*** Data for this task ***
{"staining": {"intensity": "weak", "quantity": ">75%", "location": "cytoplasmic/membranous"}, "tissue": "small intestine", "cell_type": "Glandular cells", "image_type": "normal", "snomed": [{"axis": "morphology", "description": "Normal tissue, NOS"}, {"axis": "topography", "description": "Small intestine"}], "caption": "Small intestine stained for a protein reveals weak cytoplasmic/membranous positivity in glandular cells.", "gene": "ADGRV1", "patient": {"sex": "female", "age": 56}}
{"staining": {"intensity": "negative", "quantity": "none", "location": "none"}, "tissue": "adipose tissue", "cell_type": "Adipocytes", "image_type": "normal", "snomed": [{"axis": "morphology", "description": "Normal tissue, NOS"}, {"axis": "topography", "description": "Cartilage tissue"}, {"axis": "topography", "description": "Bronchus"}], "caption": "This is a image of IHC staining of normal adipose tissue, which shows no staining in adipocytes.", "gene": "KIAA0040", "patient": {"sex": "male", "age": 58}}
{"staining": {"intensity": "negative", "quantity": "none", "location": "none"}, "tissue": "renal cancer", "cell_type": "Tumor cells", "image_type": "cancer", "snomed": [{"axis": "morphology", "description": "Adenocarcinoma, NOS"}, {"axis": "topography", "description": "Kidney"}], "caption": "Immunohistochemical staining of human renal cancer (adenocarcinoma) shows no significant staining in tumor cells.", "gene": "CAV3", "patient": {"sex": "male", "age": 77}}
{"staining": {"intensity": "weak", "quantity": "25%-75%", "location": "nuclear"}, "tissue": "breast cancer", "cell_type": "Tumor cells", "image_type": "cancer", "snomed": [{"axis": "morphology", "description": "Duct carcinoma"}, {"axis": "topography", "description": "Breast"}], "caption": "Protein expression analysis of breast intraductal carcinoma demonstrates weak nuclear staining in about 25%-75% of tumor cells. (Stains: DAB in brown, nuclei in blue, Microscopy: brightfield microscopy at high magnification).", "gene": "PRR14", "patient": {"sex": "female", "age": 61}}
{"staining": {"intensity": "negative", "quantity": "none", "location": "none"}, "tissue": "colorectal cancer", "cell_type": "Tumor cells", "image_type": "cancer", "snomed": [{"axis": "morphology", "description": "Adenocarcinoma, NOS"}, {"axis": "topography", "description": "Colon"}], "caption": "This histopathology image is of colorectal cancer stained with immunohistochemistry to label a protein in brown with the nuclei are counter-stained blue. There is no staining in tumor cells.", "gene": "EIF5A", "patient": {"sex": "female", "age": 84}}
***
Exercise requirements — Quote every line from the beginning of the entries up to and including the line that contains "image of IHC".

Written solution —
{"staining": {"intensity": "weak", "quantity": ">75%", "location": "cytoplasmic/membranous"}, "tissue": "small intestine", "cell_type": "Glandular cells", "image_type": "normal", "snomed": [{"axis": "morphology", "description": "Normal tissue, NOS"}, {"axis": "topography", "description": "Small intestine"}], "caption": "Small intestine stained for a protein reveals weak cytoplasmic/membranous positivity in glandular cells.", "gene": "ADGRV1", "patient": {"sex": "female", "age": 56}}
{"staining": {"intensity": "negative", "quantity": "none", "location": "none"}, "tissue": "adipose tissue", "cell_type": "Adipocytes", "image_type": "normal", "snomed": [{"axis": "morphology", "description": "Normal tissue, NOS"}, {"axis": "topography", "description": "Cartilage tissue"}, {"axis": "topography", "description": "Bronchus"}], "caption": "This is a image of IHC staining of normal adipose tissue, which shows no staining in adipocytes.", "gene": "KIAA0040", "patient": {"sex": "male", "age": 58}}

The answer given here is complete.